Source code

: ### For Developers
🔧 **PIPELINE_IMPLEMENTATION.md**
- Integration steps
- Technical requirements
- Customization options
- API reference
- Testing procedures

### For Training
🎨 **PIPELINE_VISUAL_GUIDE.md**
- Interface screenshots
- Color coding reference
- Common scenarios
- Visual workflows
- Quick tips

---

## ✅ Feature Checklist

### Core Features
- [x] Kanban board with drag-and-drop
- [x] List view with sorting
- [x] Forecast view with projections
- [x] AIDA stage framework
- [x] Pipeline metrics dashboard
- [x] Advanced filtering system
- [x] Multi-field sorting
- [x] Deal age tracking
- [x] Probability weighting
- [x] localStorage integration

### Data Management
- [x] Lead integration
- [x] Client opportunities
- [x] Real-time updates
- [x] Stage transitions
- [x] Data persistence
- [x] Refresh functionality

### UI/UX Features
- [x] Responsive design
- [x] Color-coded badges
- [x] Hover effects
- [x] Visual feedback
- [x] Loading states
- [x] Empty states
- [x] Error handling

================

◆ Exercise prompt:
All of the material above needs to be output exactly, with no line left out.

◆ Response to this exercise:
Source code

: ### For Developers
🔧 **PIPELINE_IMPLEMENTATION.md**
- Integration steps
- Technical requirements
- Customization options
- API reference
- Testing procedures

### For Training
🎨 **PIPELINE_VISUAL_GUIDE.md**
- Interface screenshots
- Color coding reference
- Common scenarios
- Visual workflows
- Quick tips

---

## ✅ Feature Checklist

### Core Features
- [x] Kanban board with drag-and-drop
- [x] List view with sorting
- [x] Forecast view with projections
- [x] AIDA stage framework
- [x] Pipeline metrics dashboard
- [x] Advanced filtering system
- [x] Multi-field sorting
- [x] Deal age tracking
- [x] Probability weighting
- [x] localStorage integration

### Data Management
- [x] Lead integration
- [x] Client opportunities
- [x] Real-time updates
- [x] Stage transitions
- [x] Data persistence
- [x] Refresh functionality

### UI/UX Features
- [x] Responsive design
- [x] Color-coded badges
- [x] Hover effects
- [x] Visual feedback
- [x] Loading states
- [x] Empty states
- [x] Error handling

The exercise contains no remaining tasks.